Vejamos, agora, as principais teses de Kuhn:

✓ A ciência normal é acumulativa. A atividade científica normal, governada por um paradigma, consiste fundamentalmente em

✤ Ampliar o conhecimento dos factos que o paradigma define como relevantes

✤ Ampliar a adequação entre as previsões do paradigma e os factos

✤ Articular cada vez melhor o próprio paradigma

✓ O desenvolvimento de uma ciência consiste numa sucessão de períodos de tradição, interrompidos por rupturas não acumulativas.

✓ O progresso através das revoluções só acontece se, perante pelo menos dois paradigmas, um deles obtém a aceitação da comunidade científica

✓ O progresso é uma possibilidade exclusiva da ciência madura. O desenvolvimento da ciência é diferente do de outros domínios, e só tem lugar quando a ciência alcança a “maturidade”, o que só acontece quando emergem da teoria técnicas preditivas de sucesso e cada vez melhores.

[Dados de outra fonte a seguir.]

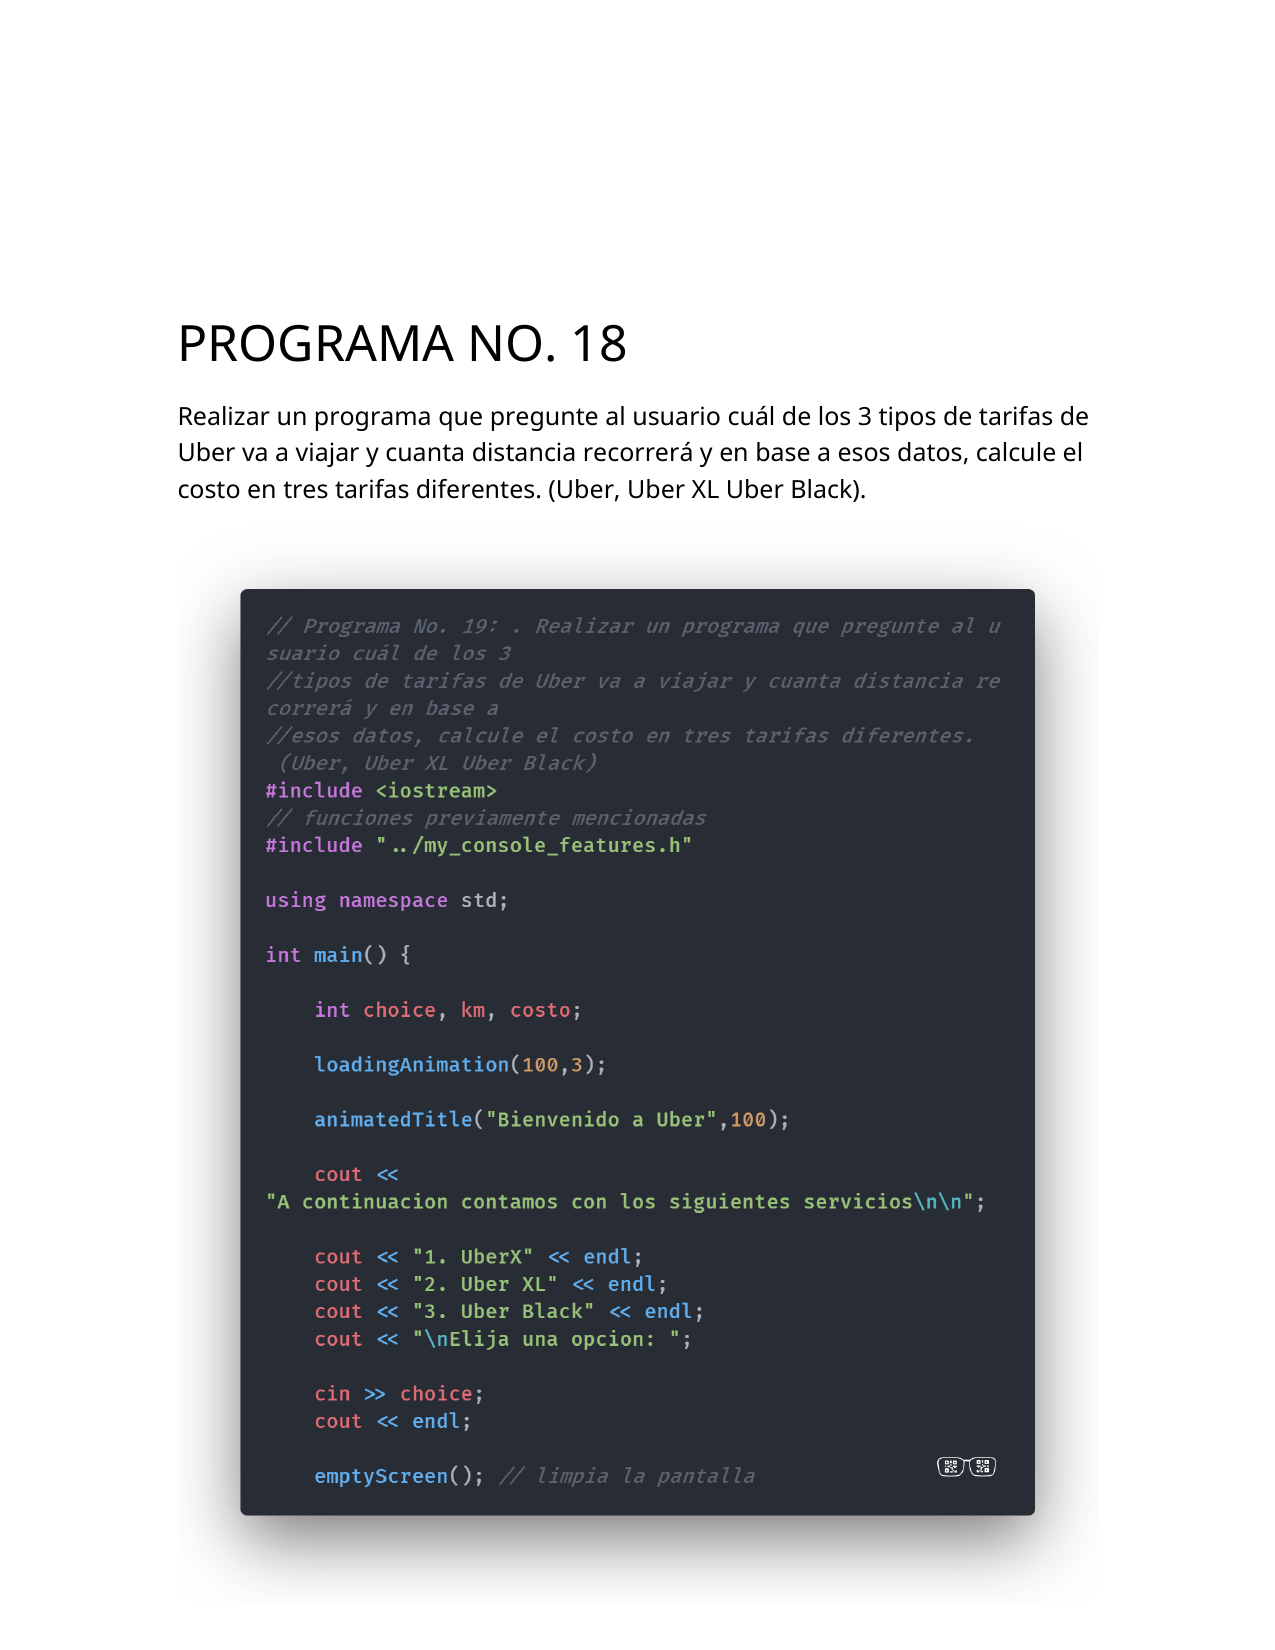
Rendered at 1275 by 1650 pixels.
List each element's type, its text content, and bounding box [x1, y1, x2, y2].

text Realizar un programa que pregunte al usuario cuál de los 3 tipos de tarifas de Uber va a viajar y cuanta distancia recorrerá y en base a esos datos, calcule el costo en tres tarifas diferentes. (Uber, Uber XL Uber Black). [177, 398, 1098, 501]
picture [177, 501, 1098, 1603]
text PROGRAMA NO. 18 [177, 308, 1098, 376]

✓ O progresso através das revoluções tende a parecer acumulativo.

✓ O progresso não é contínuo. As revoluções constituem autênticos hiatos ou descontinuidades no desenvolvimento das ciências.

O progresso não é uma aproximação à verdade. O progresso não é uma evolução para um objetivo determinado, mas uma melhoria do conhecimento disponível; o máximo que se pode dizer é que cada novo paradigma é um instrumento melhor para resolver problemas.